Polecenia
**a)** Jak długo według tekstu o bag-of-words trwa najwyżej pierwsze uruchomienie?
**b)** Wypisz z tekstu o bag-of-words fragment od słów "Dane w formacie" aż do słów "to głownie zera)." włącznie.

Dla polepszenia rezultatów zapewniono, że długość artykułu będzie większa niż 512 znaków.

Dane w formacie .txt pobierane są do folderu ./data

### 2., 3. Określenie bag-of-words 
Stworzono klasę, która będzie przechowywać dane jednego dokumentu oraz odpowiednie jej metody, które będą wykorzystane później. Odrzucono kilka słów, które powinny zostać zignorowane podczas wyszukiwania artykułów. Stworzono także klasę, która będzie odpowiadać za cache'owanie wyliczonych wektorów i macierzy, gdyż operacja ta trwa dość długo. Zastosowanie takiej klasy pozwala na jednokrotne wyliczenie wartości, a później wystarczy wczytać gotowe dane. Pierwsze uruchomienie trwa maksymalnie 5 minut. Wielkość cache około 1GB (jeśli zastosowanoby kompresję rozmiar zmniejszyłby się do 10MB, gdyż zawartość plików to głownie zera).

In [1]:
from collections import Counter
from typing import List, Any
from scipy import sparse
import os
import pickle
import re
import numpy as np
import operator

data_dir = "./data"

In [2]:
class CacheManager:
    cache_dir = "./cache"  # place for storing calculated matrices, etc

    def __init__(self):
        self.loaded = set()

        if not os.path.exists(CacheManager.cache_dir):
            os.makedirs(CacheManager.cache_dir)

    def was_loaded(self, filename):
        return filename in self.loaded

    def save(self, filename, object):
        if self.was_loaded(filename):
            return

        try:
            with open('{}/{}'.format(CacheManager.cache_dir, filename), "wb") as f:
                pickle.dump(object, f, protocol=pickle.HIGHEST_PROTOCOL)
                print("> caching " + filename)
        except:
            return

    def load(self, filename):
        try:
            with open('{}/{}'.format(CacheManager.cache_dir, filename), "rb") as f:
                res = pickle.load(f)
                print("> using cached " + filename)
                self.loaded.add(filename)

Fragmenty danych
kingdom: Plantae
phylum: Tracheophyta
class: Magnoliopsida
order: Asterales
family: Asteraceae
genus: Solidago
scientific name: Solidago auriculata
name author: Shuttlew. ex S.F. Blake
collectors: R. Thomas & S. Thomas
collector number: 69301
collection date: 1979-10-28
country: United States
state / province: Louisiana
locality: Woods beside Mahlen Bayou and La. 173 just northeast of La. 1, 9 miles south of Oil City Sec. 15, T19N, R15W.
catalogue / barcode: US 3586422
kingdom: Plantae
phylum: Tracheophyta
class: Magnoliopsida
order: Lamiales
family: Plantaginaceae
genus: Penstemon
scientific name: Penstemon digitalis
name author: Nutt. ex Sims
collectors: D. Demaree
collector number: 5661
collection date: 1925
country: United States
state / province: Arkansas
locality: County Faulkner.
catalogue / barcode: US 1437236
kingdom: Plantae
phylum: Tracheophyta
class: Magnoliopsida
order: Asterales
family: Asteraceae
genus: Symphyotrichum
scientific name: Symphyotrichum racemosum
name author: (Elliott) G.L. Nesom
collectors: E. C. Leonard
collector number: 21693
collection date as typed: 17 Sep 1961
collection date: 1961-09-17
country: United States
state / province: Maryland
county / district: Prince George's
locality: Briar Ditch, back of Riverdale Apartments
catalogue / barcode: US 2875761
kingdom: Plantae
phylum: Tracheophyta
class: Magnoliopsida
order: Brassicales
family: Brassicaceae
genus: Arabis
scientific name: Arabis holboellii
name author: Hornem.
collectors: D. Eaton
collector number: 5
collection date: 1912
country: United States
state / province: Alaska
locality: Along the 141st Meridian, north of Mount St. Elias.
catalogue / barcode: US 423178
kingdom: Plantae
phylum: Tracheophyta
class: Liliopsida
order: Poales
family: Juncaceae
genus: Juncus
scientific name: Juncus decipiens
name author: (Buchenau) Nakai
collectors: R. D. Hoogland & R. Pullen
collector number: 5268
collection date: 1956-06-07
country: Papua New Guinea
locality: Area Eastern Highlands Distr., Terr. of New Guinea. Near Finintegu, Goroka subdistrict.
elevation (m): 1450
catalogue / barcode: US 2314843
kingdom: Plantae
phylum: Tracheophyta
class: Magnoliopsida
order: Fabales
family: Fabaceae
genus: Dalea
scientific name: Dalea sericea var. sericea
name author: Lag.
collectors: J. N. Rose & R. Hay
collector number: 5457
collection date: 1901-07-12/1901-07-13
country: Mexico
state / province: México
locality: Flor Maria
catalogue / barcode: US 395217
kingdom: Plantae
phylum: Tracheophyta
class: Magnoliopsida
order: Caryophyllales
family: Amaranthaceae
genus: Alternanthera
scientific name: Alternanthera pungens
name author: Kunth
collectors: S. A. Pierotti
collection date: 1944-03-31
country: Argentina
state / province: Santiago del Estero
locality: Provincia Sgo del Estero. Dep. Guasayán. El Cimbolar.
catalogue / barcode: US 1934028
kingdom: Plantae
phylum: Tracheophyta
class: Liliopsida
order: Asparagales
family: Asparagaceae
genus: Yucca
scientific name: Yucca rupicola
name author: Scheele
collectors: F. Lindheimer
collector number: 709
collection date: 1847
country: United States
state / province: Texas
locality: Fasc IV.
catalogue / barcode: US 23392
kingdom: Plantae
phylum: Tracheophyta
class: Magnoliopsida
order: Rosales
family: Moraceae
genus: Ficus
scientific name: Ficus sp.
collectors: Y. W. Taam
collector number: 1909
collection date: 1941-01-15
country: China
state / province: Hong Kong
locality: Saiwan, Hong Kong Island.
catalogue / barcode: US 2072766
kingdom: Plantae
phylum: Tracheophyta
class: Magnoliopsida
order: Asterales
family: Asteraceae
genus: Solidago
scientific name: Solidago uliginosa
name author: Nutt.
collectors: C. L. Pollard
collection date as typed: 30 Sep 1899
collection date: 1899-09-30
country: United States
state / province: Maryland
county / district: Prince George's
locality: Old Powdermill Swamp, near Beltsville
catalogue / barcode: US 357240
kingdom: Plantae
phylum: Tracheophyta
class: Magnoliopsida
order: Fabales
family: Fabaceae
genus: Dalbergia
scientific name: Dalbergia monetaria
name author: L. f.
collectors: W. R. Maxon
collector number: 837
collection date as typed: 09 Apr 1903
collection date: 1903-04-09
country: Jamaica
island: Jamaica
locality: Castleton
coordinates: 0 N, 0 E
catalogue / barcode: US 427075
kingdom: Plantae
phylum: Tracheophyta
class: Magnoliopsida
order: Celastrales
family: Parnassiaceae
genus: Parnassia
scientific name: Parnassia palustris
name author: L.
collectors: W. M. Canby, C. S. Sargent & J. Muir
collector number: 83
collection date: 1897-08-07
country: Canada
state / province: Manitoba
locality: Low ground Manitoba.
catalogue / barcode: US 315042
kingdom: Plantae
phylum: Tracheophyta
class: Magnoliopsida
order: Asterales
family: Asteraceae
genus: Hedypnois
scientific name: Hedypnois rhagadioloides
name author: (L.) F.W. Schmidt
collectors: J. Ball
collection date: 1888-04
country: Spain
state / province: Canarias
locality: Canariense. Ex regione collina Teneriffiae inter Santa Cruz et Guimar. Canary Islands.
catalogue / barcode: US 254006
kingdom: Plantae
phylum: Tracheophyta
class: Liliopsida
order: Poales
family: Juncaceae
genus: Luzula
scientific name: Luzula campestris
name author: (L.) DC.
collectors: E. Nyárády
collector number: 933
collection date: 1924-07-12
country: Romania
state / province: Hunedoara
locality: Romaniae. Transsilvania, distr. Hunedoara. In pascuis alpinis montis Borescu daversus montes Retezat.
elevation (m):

Odpowiedzi
**a)** Pierwsze uruchomienie trwa maksymalnie 5 minut.

**b)**
Dane w formacie .txt pobierane są do folderu ./data

### 2., 3. Określenie bag-of-words 
Stworzono klasę, która będzie przechowywać dane jednego dokumentu oraz odpowiednie jej metody, które będą wykorzystane później. Odrzucono kilka słów, które powinny zostać zignorowane podczas wyszukiwania artykułów. Stworzono także klasę, która będzie odpowiadać za cache'owanie wyliczonych wektorów i macierzy, gdyż operacja ta trwa dość długo. Zastosowanie takiej klasy pozwala na jednokrotne wyliczenie wartości, a później wystarczy wczytać gotowe dane. Pierwsze uruchomienie trwa maksymalnie 5 minut. Wielkość cache około 1GB (jeśli zastosowanoby kompresję rozmiar zmniejszyłby się do 10MB, gdyż zawartość plików to głownie zera).